The technologies that allow tests for newborn conditions from just a few little blood spots are amazing, and improving rapidly. However, the screen itself is just one important part of the ecosystem. While the technological innovation accelerates, the needs for education and awareness remain unmet. Too many parents do not understand the importance of newborn screening, and are not prepared at all to deal with the questions and decisions that come when newborn screening identifies a problem. Many hospitals and health departments have no information available for parents who want to learn more.
Baby’s First Test provides one way for both parents and professionals to find information about newborn screening tests and conditions in a user-friendly, accessible format. As there is no such resource from the Department of Health or from area hospitals, I believe it would really help educate parents here about the importance of screening, and be a resource when parents need to learn about a specific health condition.
My day job is in international development, and I am very aware of the inequities in health care around the world. My child, born in the USA, lives a healthy, happy life because we know what his condition is, and we can get the medicine he needs. Why should that not be possible for any child born anywhere?

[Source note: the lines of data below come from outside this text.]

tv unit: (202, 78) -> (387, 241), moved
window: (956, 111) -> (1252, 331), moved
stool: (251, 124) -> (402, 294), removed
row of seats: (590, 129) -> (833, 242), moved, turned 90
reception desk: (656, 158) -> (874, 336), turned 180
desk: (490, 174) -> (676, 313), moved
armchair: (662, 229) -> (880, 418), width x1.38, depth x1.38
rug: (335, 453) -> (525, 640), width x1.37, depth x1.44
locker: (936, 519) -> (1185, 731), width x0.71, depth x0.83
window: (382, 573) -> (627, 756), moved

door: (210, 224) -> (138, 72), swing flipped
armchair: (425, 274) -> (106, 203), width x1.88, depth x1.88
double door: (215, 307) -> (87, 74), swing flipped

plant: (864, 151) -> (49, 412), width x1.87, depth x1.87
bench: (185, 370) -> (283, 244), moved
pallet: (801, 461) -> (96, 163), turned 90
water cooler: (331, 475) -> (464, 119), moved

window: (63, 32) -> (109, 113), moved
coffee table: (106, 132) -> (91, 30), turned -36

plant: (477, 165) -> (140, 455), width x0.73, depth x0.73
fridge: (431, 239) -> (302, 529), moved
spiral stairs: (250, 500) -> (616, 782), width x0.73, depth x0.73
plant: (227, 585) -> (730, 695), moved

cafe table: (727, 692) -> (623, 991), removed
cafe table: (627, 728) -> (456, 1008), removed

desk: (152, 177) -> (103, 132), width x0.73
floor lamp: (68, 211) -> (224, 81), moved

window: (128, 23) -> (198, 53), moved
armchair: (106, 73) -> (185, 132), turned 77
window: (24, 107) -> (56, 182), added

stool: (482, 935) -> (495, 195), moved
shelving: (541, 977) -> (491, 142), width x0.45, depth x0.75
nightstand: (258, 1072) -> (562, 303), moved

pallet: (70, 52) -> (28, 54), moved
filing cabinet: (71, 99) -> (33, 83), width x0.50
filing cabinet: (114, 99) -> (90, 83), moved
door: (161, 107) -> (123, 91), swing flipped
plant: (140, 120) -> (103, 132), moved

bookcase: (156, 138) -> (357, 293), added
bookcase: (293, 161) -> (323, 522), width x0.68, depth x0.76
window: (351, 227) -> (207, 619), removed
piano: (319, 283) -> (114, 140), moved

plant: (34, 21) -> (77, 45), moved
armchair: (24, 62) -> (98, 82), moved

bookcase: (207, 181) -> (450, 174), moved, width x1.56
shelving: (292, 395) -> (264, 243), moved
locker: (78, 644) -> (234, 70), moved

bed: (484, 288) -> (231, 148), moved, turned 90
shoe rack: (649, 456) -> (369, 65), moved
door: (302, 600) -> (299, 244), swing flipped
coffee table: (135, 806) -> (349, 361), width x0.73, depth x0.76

The fact is, in many middle- and even low-income countries, health practitioners are starting to look at how to begin building their own newborn screening ecosystems. Their information needs are enormous. It shouldn’t take them 50 years, if they can take advantage of American knowledge we’ve built up. Baby’s First Test provides a resource to help begin educating health care workers, government officials, and parents all over the world about newborn screening.
Building anything big takes a lot of different people doing their parts. The Consumer Task Force gives me a chance to do my small part in helping build newborn screening systems, not just here but around the world.